In the case of radioactive waste disposal, mined repositories to 2 km in depth are being considered. Crystalline igneous rocks are among the candidates for the location of such a repository, and effective pressures at a depth of 2 km would be about 50-60 MPa in dry rock or 30-40 MPa in water-saturated rock. Current design criteria yield a maximum temperature rise in the rock of about 200°C above ambient. Other mass or energy production schemes from depth can involve even higher temperatures.

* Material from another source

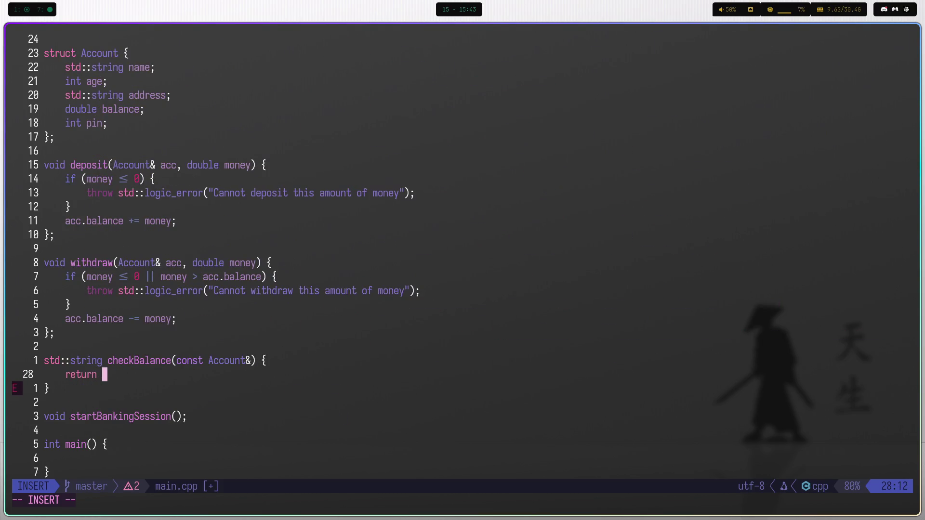
{"action": "type", "text": "std"}
{"action": "key", "text": "Tab"}
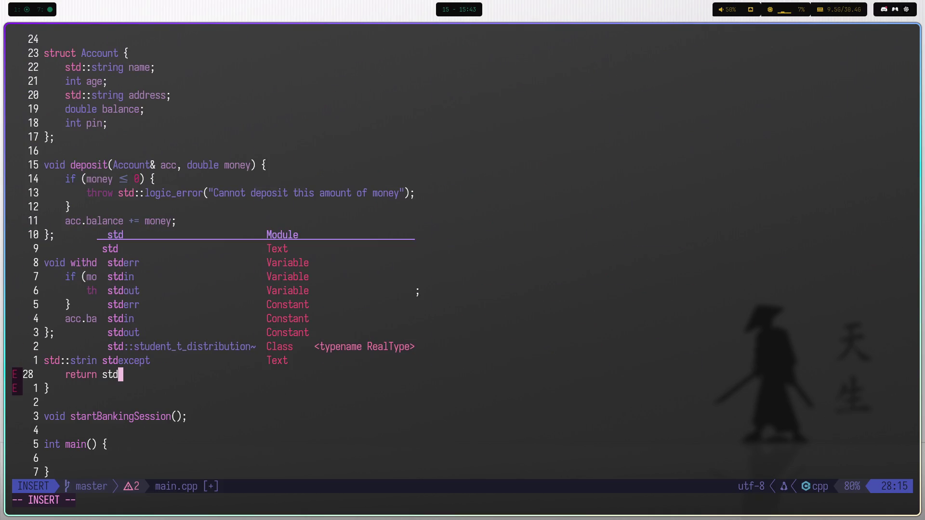
{"action": "type", "text": "::"}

In this paper we present new Young's modulus, bulk modulus, and thermal linear expansion measurements on two diverse igneous rocks, Sudbury gabbro and Climax quartz monzonite, at 6.9-55.2 MPa and 19-500°C. In addition, we calculate the permeability of each rock as a function of pressure and temperature. At the conditions covered in this work, opening and closing of cracks have a strong influence on the rock response. The nonlinear behavior suggests that this type of model input data cannot be estimated with sufficient accuracy a priori, and thus actual measurements are necessary.
STARTING MATERIAL AND EXPERIMENTAL TECHNIQUE
All types of igneous rocks are being considered as hosts for nuclear waste repositories. The Sudbury gabbro and the Climax quartz monzonite were chosen for this study because both come from sites where field experiments are planned or in progress to determine the consequences of emplacing spent nuclear fuel in the shallow crust (Laroque, 1978; Ramspott, 1979a; Carlson et al., 1980).

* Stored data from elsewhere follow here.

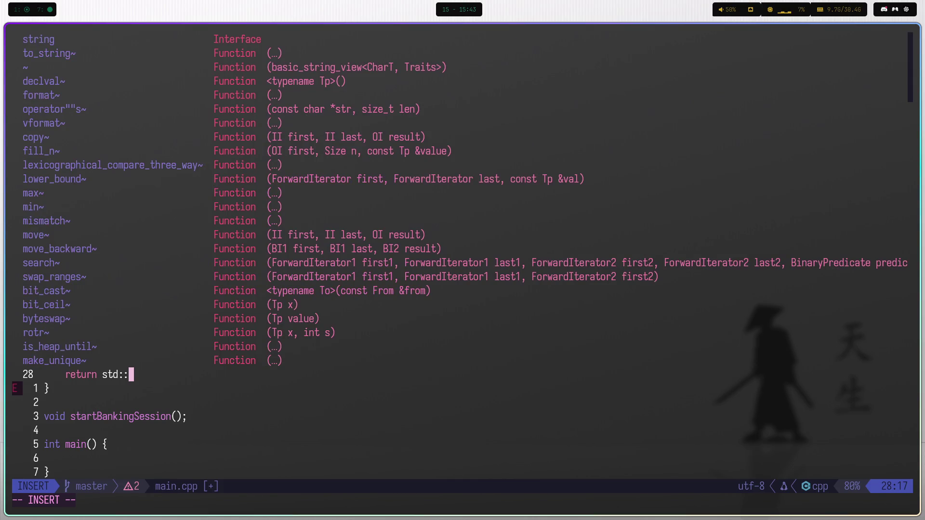
{"action": "type", "text": "prin"}
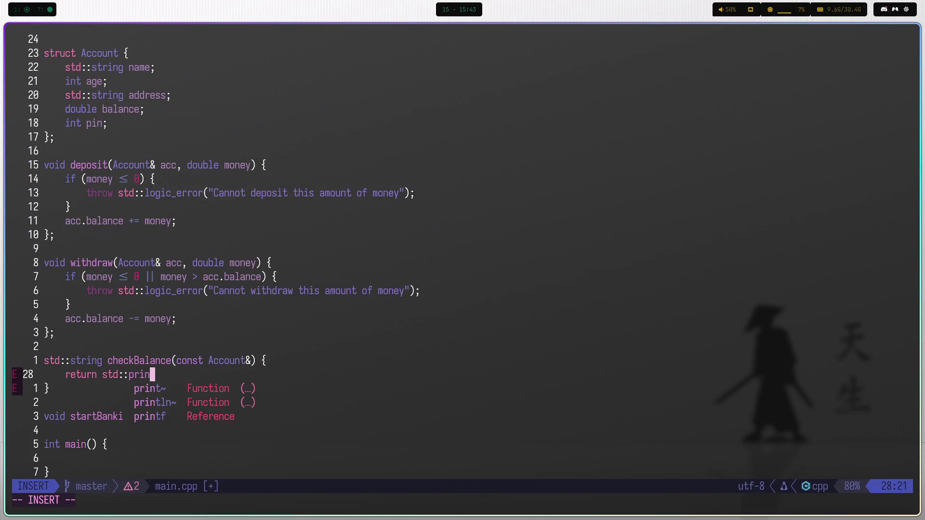
{"action": "key", "text": "Tab"}
{"action": "key", "text": "Tab"}
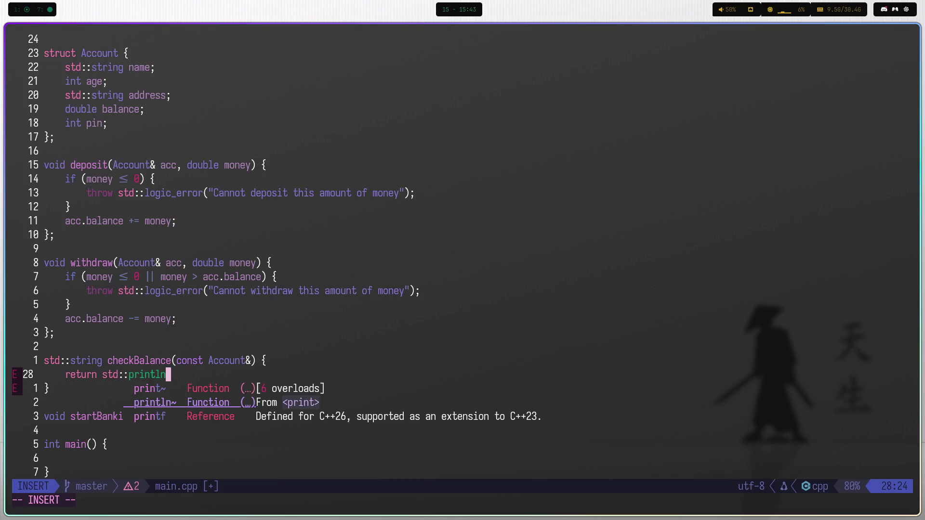
{"action": "key", "text": "Tab"}
{"action": "key", "text": "Return"}
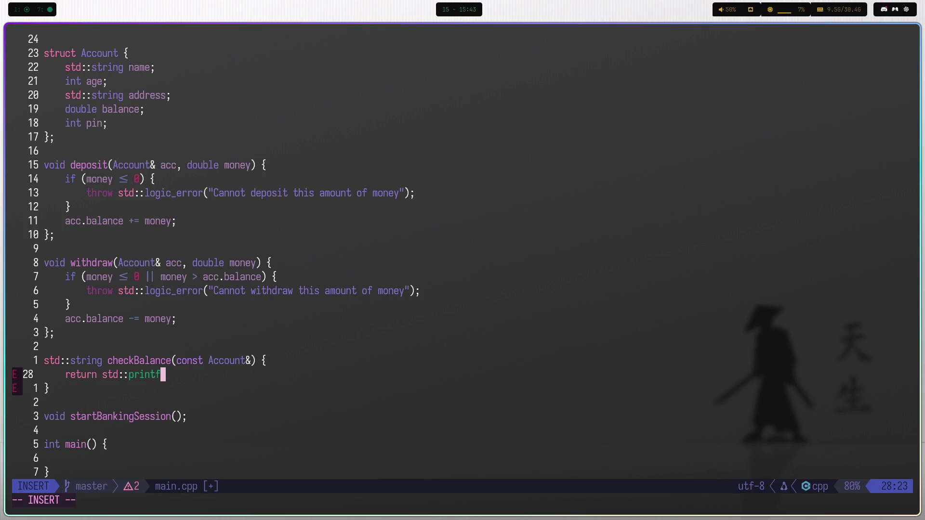
{"action": "type", "text": "("}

The Sudbury gabbro starting material was taken from a 0.15-m diameter unoriented drill core from the in situ heater test site at the 700-m level in the Creighton Mine, Sudbury, Ontario (Larocque et al., 1978). The rock varies en masse between a gabbro and a norite, depending upon the local ratio of clino- to orthopyroxenes. We will refer to the rock as Sudbury gabbro. This quartz biotite gabbro is medium to coarse grained (1-5 mm) phaneritic, composed of 50-60% pyroxene plus biotite and 40-50% plagioclase plus quartz, with quartz less than 5%and biotite varying between 5 and 10% (Miles, 1976). The plagioclase is approximately Ab45An55.
The Climax quartz monzonite used in this study was taken from a 0.56-m diameter unoriented vertical drill core from the site of Heater Test No. 1 at the 420-m level in the SFT-C mine (Ramspott, 1979b). Maldonado (1977) provides a petrographic description of the Climax monzonite that has been verified by our observations. The quartz monzonite is medium-grained (1-2 mm) porphyritic, containing approximately 5% potassium feldspar phenocrysts from 5-150 mm in length and 5-10% quartz phenocrysts averaging 4 mm in length.